Manufacture is economic propellant

The economy’s manufacturing and processing sector has broken its October growth record with a new record in November, giving the 11-month industrial production – and the whole-year growth target – a jolt.   

The General Statistics Office (GSO) has recently reported that in November, the manufacturing and processing sector rose by a record 24.3 per cent year-on-year, higher than the year-on-year record 22.3 per cent last month, and almost doubling the rate of 13.1 per cent last November. This sector creates 80 per cent of Vietnam’s industrial growth.

The November manufacturing and processing growth contributed to a 14.4 per cent rise in this sector’s 11-month on-year growth, and a record 17.2 per cent rise in the economy’s November industrial growth – against only 7.2 per cent in November of last year.

The record manufacturing and processing growth for November also created a 10.1 per cent rise in the country’s 11-month industrial growth, higher than a 7.7 per cent climb in last year’s corresponding period.

The Republic of Korean tech giant Samsung is expected to earn an export turnover of about $53 billion this year, accounting for more than one-fourth  of Vietnam’s total export turnover.

Samsung’s contributions have also helped to drive the 11-month industrial production growth of several provinces, such as Bac Ninh (35.3 per cent) and Thai Nguyen (18.3 per cent), which are home to $8.7 billion in Samsung investment.

In another case, Do Duc Anh, sales manager of Cong Anh Garments JSC in the northern province of Hai Duong, told VIR that in this year’s first 11 months, his company’s total production value increased about 19 per cent year-on-year to about $7 million, with an export turnover climbing 22 per cent.

“We feel optimistic about our performance because we have landed some big contracts for the first half of next year,” Anh said. “We are also recruiting more workers to meet the production demand.”

Samsung and Cong Anh Garments’ bright performance has been mirrored by  GSO statistics that show the electronics and textile and garment sectors – the key manufacturing and processing drivers of the economy – saw year-on-year production increases of 31.5 and 14.5 per cent, respectively, in this year’s first 11 months.

Other industrial sectors also strongly ascended in this year’s first 11 months, such as electronics and computers (31.5 per cent), steel (26.7 per cent), metal (15.4 per cent), and fertilizer (13.4 per cent).

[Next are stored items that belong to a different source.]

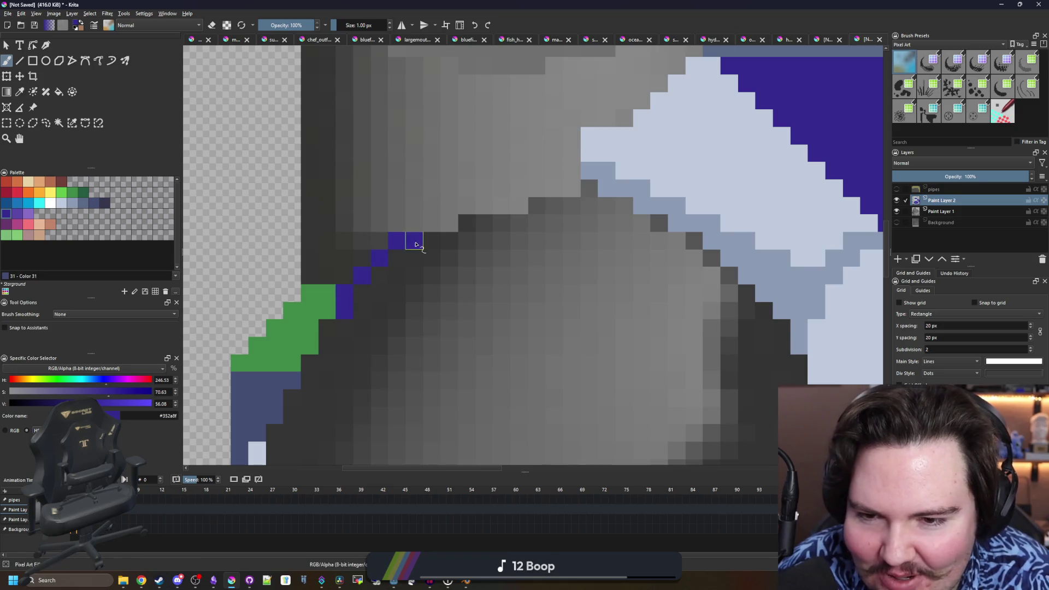
drag(449, 240, 590, 187)
- Flood-fill the lower-left grey dome and the grey area beside it with dark purple
scroll(546, 246, down, 5)
key(f)
click(522, 304)
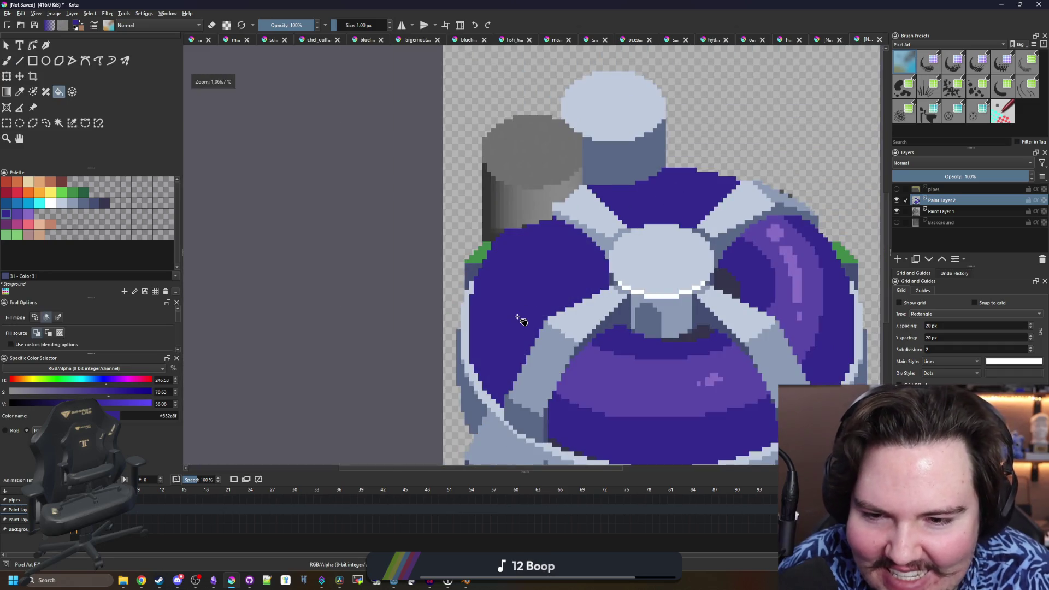
scroll(491, 289, up, 5)
scroll(490, 287, down, 4)
click(462, 253)
scroll(503, 186, up, 3)
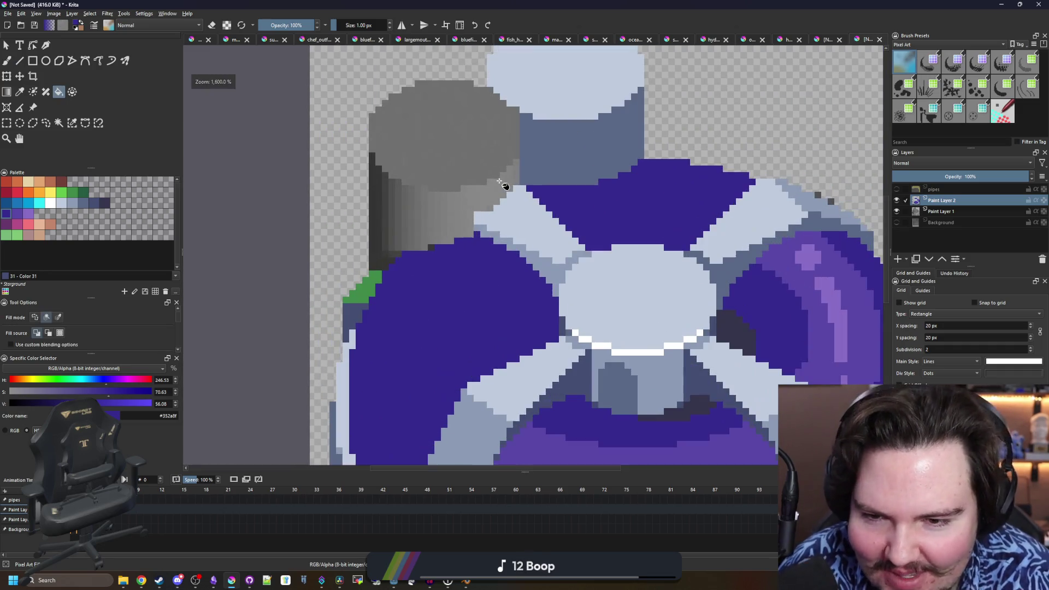
scroll(363, 270, up, 2)
- Paint a blue-grey column up the grey cylinder's left edge
key(b)
ctrl+click(358, 276)
drag(358, 276, 351, 155)
mouse_move(346, 207)
mouse_down()
mouse_move(346, 96)
mouse_move(350, 230)
mouse_up()
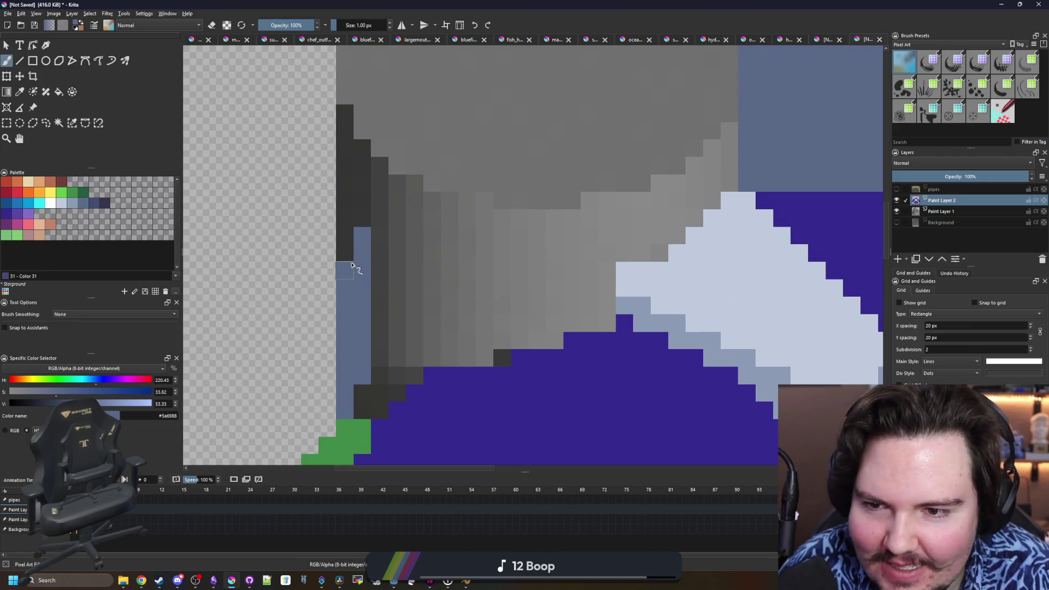
drag(346, 273, 346, 104)
scroll(348, 209, down, 3)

And, according to the GSO, if mining industry production were to pull out of its steady decline, the economy’s production would increase at an even greater clip.

In this year’s first 11 months, the mining industry contracted by 7.1 per cent, causing a 1.5 per cent drop in the industrial sector’s growth.

State-run PetroVietnam reported that, for this year, its revenue will be about VND437.8 trillion ($19.4 billion), lower than the VND452.5 trillion ($20.57 billion) of last year. This factors in a $50 per barrel export price for crude oil.

The government stated that the economy is likely to reach its 6.7 per cent growth target this year, thanks to strong growth in the economy’s key sectors, including agro-forestry-fishery (up 3 per cent – a fourfold increase against 2016 to hit a record $36-37 billion in export turnover), industry and construction (up 7.17 per cent), and service (up 7.25 per cent – the highest rise since 2008).

However, if the mining sector were not to suffer its projected decrease of 5.9 per cent through the end of the year, the whole economy would surely grow 7.24 per cent, the government said.